Musrum by Eric Thacker and Anthony Earnshaw (1968)

"There was little excuse for the invention of the name MUSRUM. It was already known in sixteen principalities and native states."

Thacker's and Earnshaw's quirky, surreal, and very English fantasy introduces trickster hero Musrum with a barrage of gnomic aphorisms. "A torpedoed cathedral sinks rapidly into the earth." Likewise, "Sudden prayers make God jump." Bizarre lists abound.

A godlike eccentric, Musrum constructs his refuge (which is also the world) downward from the Attic, floor by floor to the Cellar. Musroid symbology is extensive and peculiar; the Giant Mushroom, heart of our man's power, is fatally coveted by the evil Weedking. The resulting pursuit leads to Russia, a plethora of wolves, a Musrum doppelganger called Palfreyman, and the Second Crimean War.

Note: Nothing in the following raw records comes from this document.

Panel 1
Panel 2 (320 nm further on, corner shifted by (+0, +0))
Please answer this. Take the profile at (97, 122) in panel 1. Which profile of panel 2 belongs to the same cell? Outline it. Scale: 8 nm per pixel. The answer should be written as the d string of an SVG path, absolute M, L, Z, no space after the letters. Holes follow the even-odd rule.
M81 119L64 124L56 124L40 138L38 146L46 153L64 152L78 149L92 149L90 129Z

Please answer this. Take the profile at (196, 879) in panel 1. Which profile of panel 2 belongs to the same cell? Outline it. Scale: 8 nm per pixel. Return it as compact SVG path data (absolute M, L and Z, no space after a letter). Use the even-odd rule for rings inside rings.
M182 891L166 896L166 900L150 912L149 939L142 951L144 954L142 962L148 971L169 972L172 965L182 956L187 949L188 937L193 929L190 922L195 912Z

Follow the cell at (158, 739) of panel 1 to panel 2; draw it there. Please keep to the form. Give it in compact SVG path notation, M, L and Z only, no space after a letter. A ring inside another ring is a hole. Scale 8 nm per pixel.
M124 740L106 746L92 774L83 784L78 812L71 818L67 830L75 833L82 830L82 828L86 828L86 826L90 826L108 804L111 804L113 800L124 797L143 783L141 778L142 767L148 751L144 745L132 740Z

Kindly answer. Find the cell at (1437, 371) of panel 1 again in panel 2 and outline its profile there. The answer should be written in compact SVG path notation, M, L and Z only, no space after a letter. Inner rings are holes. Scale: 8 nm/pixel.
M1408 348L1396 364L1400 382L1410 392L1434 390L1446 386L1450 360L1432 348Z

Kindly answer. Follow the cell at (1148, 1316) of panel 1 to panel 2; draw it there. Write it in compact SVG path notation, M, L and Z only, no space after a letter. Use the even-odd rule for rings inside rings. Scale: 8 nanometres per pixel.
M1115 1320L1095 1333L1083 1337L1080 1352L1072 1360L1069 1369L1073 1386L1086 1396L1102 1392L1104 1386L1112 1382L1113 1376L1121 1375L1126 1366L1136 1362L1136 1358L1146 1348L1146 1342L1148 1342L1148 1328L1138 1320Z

Besides its elegant, witty prose, Musrum is a graphic novel profusely illustrated by both authors, with many Escherian quirks. Musrum's iron castle has two linked sections, the Side Elevation and the Ground Plan. Vital strategies depend on a map revealing the Volga river to be circular. Skulls and crossbones recur. There are exhaustive diagrammatic inventories of war banners, final victory celebrations, and dressing tables (57 varieties).

Sample campaign tactic: "Exploiting the concept of gravity, Musrum designed and constructed a perpetual motion machine which was simply a four-wheeled bogie. He placed this casual device on a hill that sloped down forever."

This book's weird, one-off inventiveness made it impossible—after Musrum's triumphant return to his kingdom of Intersol—for there to be a sequel. The 1971 sequel is equally deranged, drastically reworks the story of that very bad man Father Christmas, and is called Wintersol.